# Need Morel training.



## Huntinbull (Apr 10, 2004)

I am very interested in learning about Morel mushrooms and where and how to find them. Anyone willing to give me a hands on lesson? Have read up on them and studied some online material, just feel better getting an eyeball on some before I start cooking and eating. Can trade other knowledge. 
Thanks


----------



## puterdude (Jan 27, 2006)

If I lived closer to you I'd be more than happy to help you.You are wise to seek the help of someone knowledgeable about them as one mistake and it could be your last.Hopefully someone close chimes in and is willing to help you.Once you do it a few times with success you'll be addicted.
Best wishes & I hope someone offers you some help.


----------



## dodgeboy75 (Feb 20, 2007)

It definately helps to know what to look for. I started a thread saying I found some for the first time and this morning I took my dog for a walk and found another bunch. Hopefully somebody helps you out because every time I'm walking now my eyes are staring at the ground.

[ame]http://i173.photobucket.com/albums/w71/dodgeboy75/Morels004.jpg[/ame]


----------



## Fishman (Apr 5, 2004)

The first thing ya need is access to woods. Everyone loves walking new woods, but people are ususally reluctant to share their spots or even in areas they hunt. Maybe someone would be willing to meet you near some state land if you don't know of any private spots you can hunt from.

Kent has a really good ammount of public land near it, and that whole section of the state looks good to me. Stay away from the swamps, and hunt moderatley dry areas. Look for ashes and elms. Elms are easy to distinguish, they have spongey bark and prefer moist soil. Ash is also easy to recognize, once you know what the bark looks like. There's a lot of trees other people swear by, I for one like shagbarks. 

I live close enough to ya, but I'm terribly pressed for time of year. Sundays are the only real days I have any opportunity to get out and hunt, and respectfully, I want all the mushrooms to myself  

Seems to me the shroom season up here in northern ohio stretches out well into may.
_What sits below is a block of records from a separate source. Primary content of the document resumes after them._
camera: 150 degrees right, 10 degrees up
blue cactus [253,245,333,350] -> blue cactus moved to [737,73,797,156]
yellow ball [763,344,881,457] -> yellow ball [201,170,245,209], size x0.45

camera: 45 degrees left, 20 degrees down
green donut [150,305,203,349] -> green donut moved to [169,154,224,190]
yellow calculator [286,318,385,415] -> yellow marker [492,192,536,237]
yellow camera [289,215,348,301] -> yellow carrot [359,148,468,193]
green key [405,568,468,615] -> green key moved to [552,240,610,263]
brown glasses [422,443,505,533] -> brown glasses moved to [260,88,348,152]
I know they are finding them everywhere in southern ohio, I can only hope we have an equally good year.


----------



## Huntinbull (Apr 10, 2004)

Appreciate all the help and info. Still looking for my first Morel, but have found some recurring Sulfur shelf growths. Keeping my eye on them.


----------



## fishingjohn (Jun 1, 2009)

there is no true expierence other then walking in the woods. alot of experts say to look for certain trees but they can be just about any where -- woods, fields, driveways.
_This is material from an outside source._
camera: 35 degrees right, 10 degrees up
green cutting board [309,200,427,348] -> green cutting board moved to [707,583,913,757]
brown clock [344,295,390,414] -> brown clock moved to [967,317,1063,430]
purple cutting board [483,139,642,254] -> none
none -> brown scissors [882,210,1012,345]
area has to be just right to find them.


----------



## foundationfisher (May 12, 2008)

once you know what you're looking for, you should look everywhere. elm, ash, poplar, old apple trees are good places to look, and you can find them there, but not always. wherever a spore lands a morel will grow, if conditions are right. i've found them in the yard, in the ditch along the road, and open fields. hope this helps. good hunting.


----------